## PROBLEM DESCRIPTION:
Would you print all of the entries exactly, please, but without their pictures?

## RAW DATA:
-- Opening Marker --

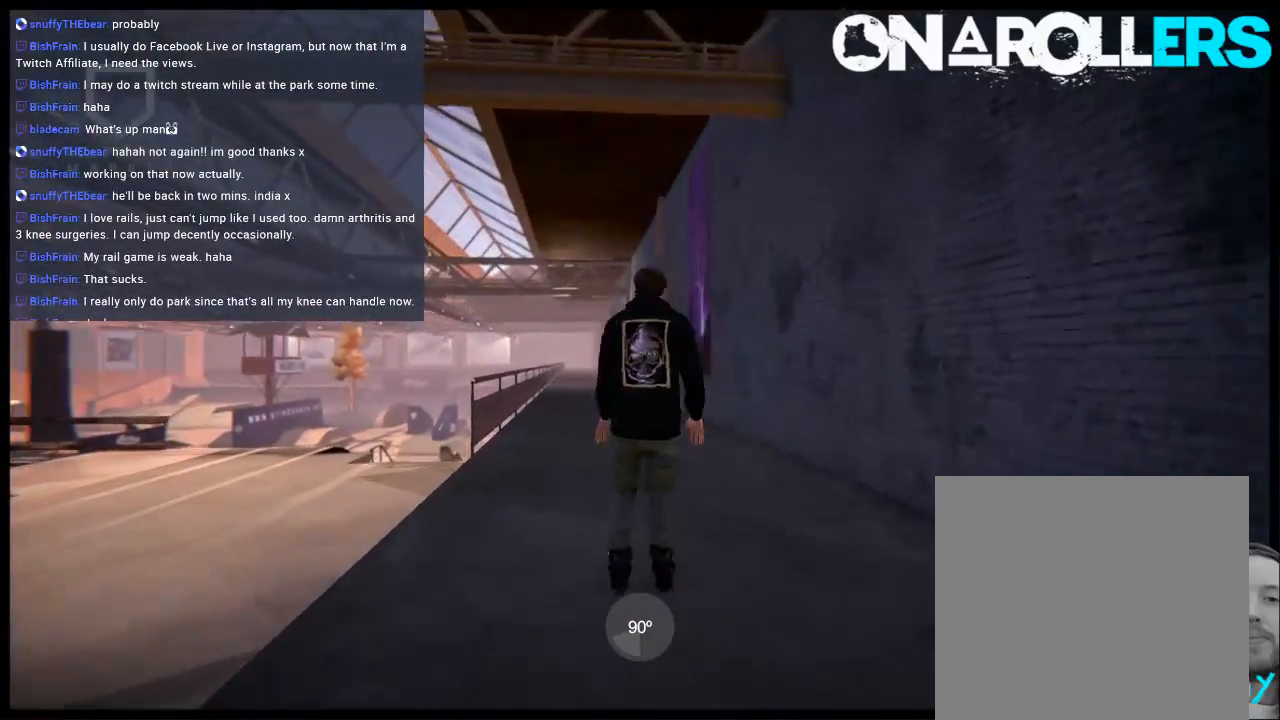
{"buttons": ["L1", "R2"], "left_stick": "left", "right_stick": "center", "events": [[100, "R2", "down"], [133, "left_stick", "left"], [300, "left_stick", "center"], [333, "L1", "down"], [500, "left_stick", "left"]]}
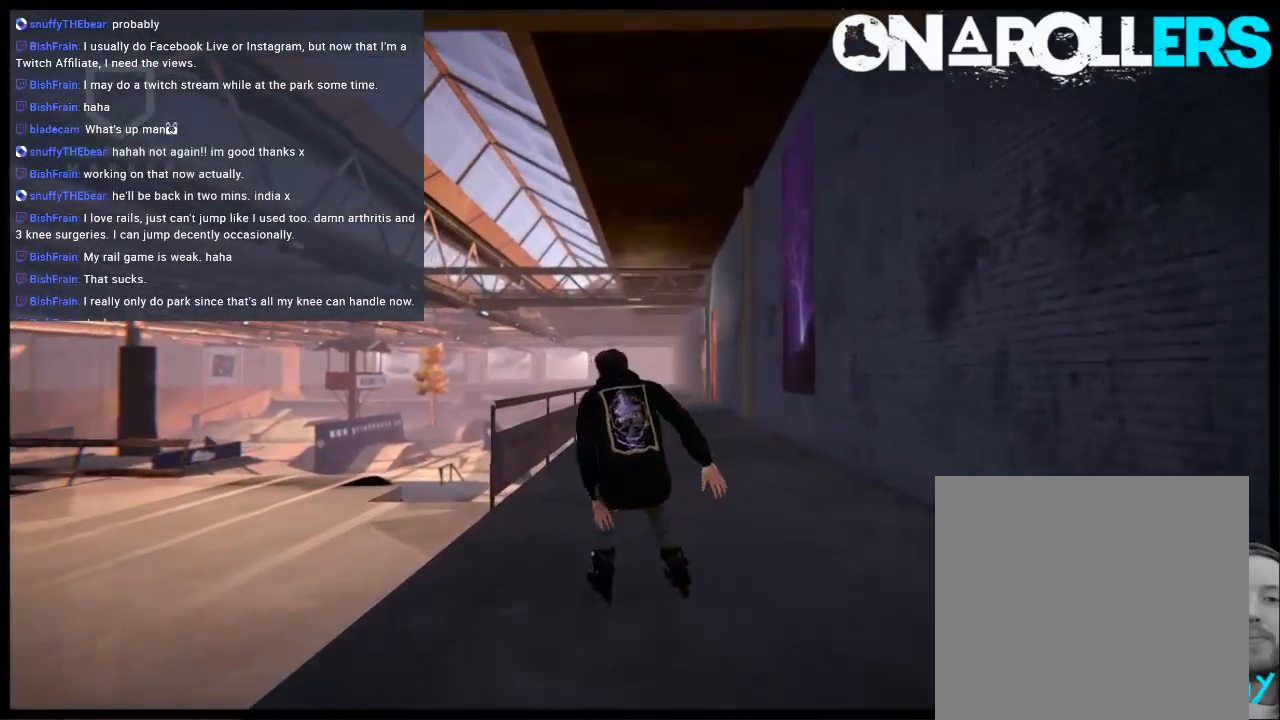
{"buttons": ["L1"], "left_stick": "up", "right_stick": "left", "events": [[200, "left_stick", "center"], [267, "R2", "up"], [267, "left_stick", "up"], [333, "right_stick", "left"]]}
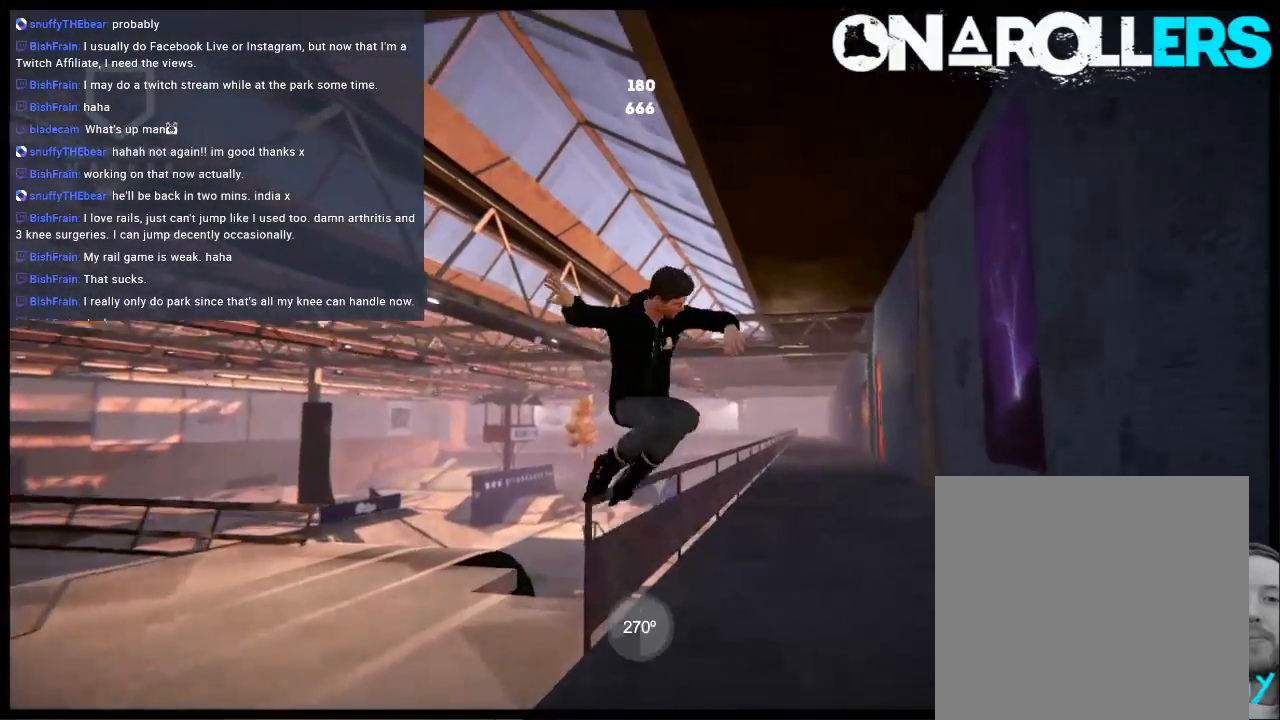
{"buttons": [], "left_stick": "center", "right_stick": "center", "events": [[183, "L1", "up"], [217, "left_stick", "center"], [250, "right_stick", "center"], [383, "DPAD_RIGHT", "down"], [483, "DPAD_RIGHT", "up"]]}
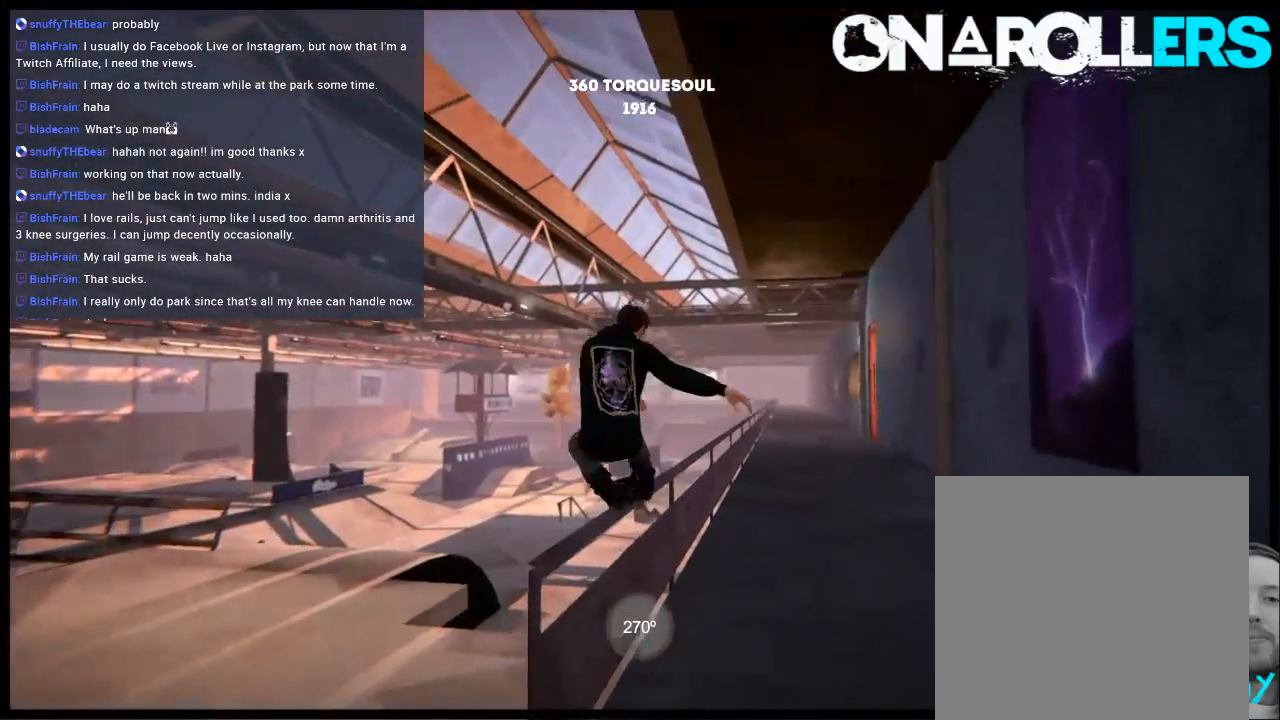
{"buttons": ["R2"], "left_stick": "center", "right_stick": "center", "events": [[317, "R2", "down"]]}
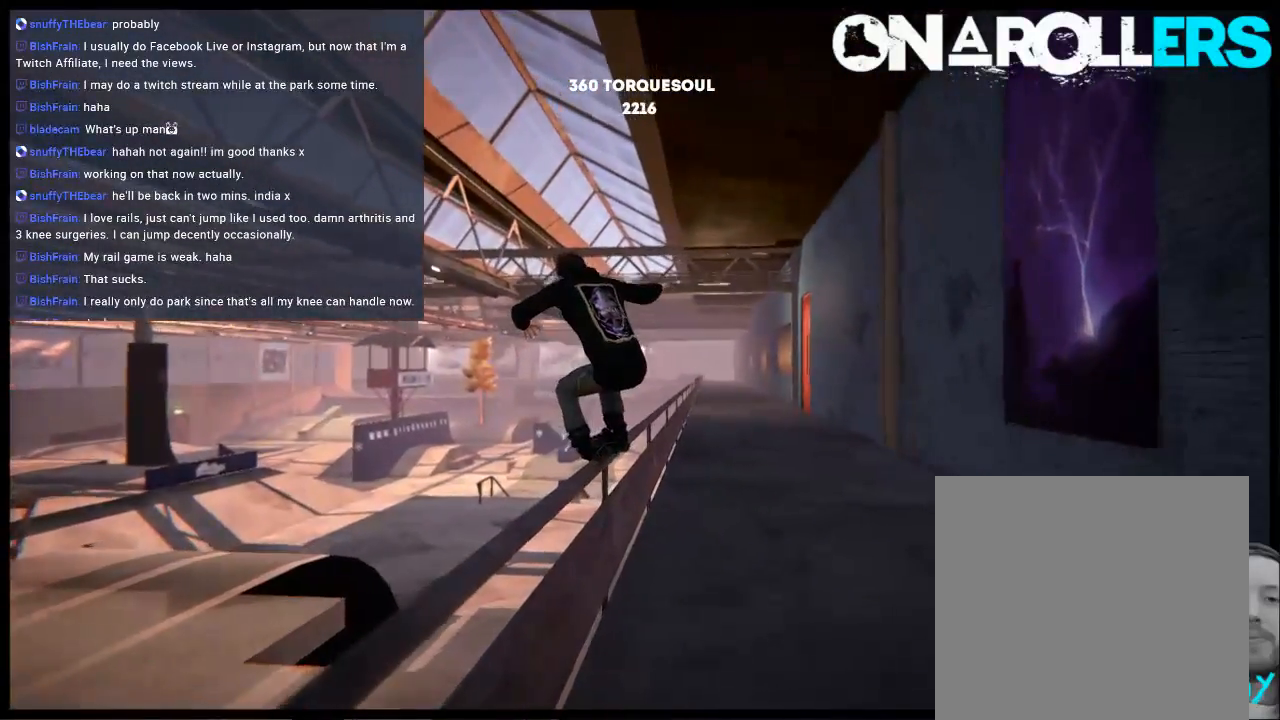
{"buttons": ["R2"], "left_stick": "center", "right_stick": "center", "events": []}
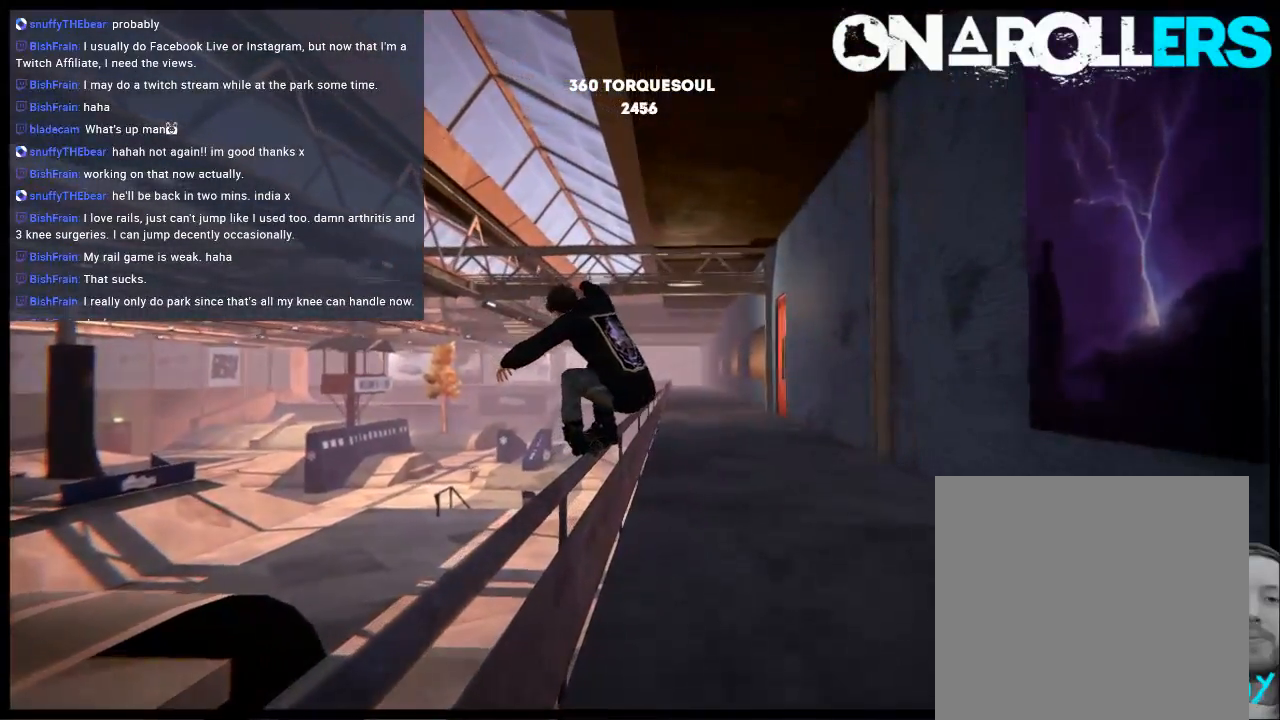
{"buttons": ["L1"], "left_stick": "center", "right_stick": "left", "events": [[133, "left_stick", "left"], [200, "R2", "up"], [233, "right_stick", "left"], [300, "left_stick", "center"], [467, "L1", "down"]]}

-- Closing Marker --

## RESULT BELOW:
{"buttons": ["L1", "R2"], "left_stick": "left", "right_stick": "center", "events": [[100, "R2", "down"], [133, "left_stick", "left"], [300, "left_stick", "center"], [333, "L1", "down"], [500, "left_stick", "left"]]}
{"buttons": ["L1"], "left_stick": "up", "right_stick": "left", "events": [[200, "left_stick", "center"], [267, "R2", "up"], [267, "left_stick", "up"], [333, "right_stick", "left"]]}
{"buttons": [], "left_stick": "center", "right_stick": "center", "events": [[183, "L1", "up"], [217, "left_stick", "center"], [250, "right_stick", "center"], [383, "DPAD_RIGHT", "down"], [483, "DPAD_RIGHT", "up"]]}
{"buttons": ["R2"], "left_stick": "center", "right_stick": "center", "events": [[317, "R2", "down"]]}
{"buttons": ["R2"], "left_stick": "center", "right_stick": "center", "events": []}
{"buttons": ["L1"], "left_stick": "center", "right_stick": "left", "events": [[133, "left_stick", "left"], [200, "R2", "up"], [233, "right_stick", "left"], [300, "left_stick", "center"], [467, "L1", "down"]]}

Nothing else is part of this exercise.